• **Problem requirements**
Please give back every entry in full, word for word, but none of the pictures.
Start of Data shown
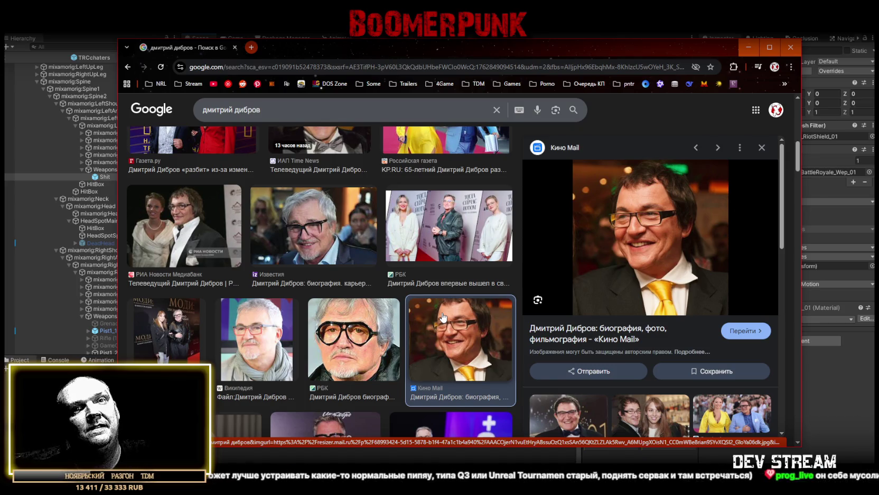
left_click(476, 36)
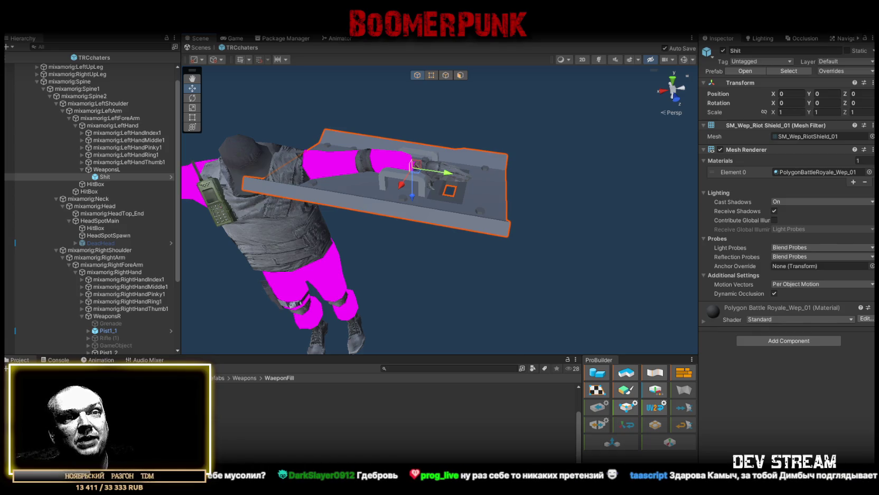
Enter the shield's initial Transform position: X 0.138724, Y -0.127169, Z 0.3954254.
left_click_drag(775, 94, 787, 94)
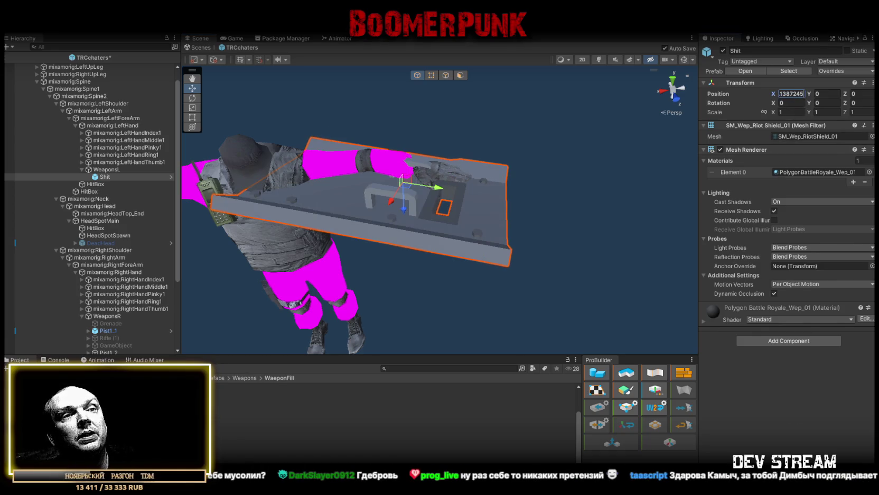
key("ctrl+s")
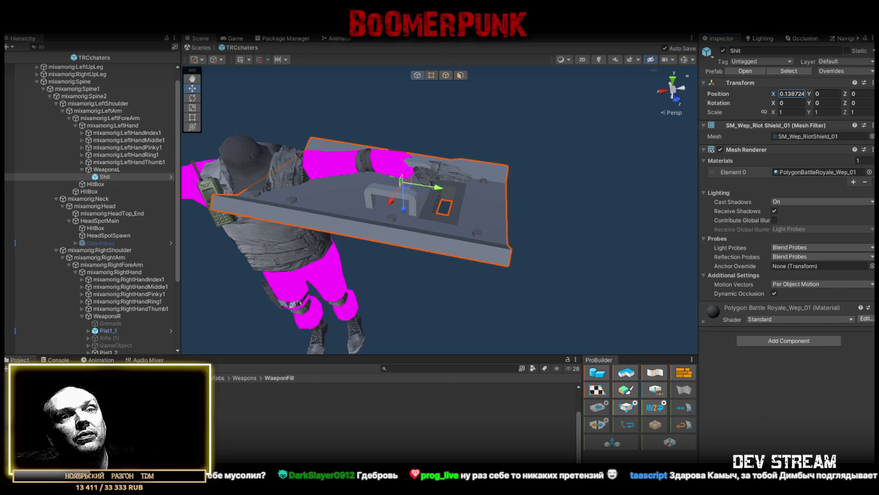
left_click(827, 93)
type("0.127169")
End of Data shown
• **Response to this exercise**
left_click(476, 36)
Enter the shield's initial Transform position: X 0.138724, Y -0.127169, Z 0.3954254.
left_click_drag(775, 94, 787, 94)
key("ctrl+s")
left_click(827, 93)
type("0.127169")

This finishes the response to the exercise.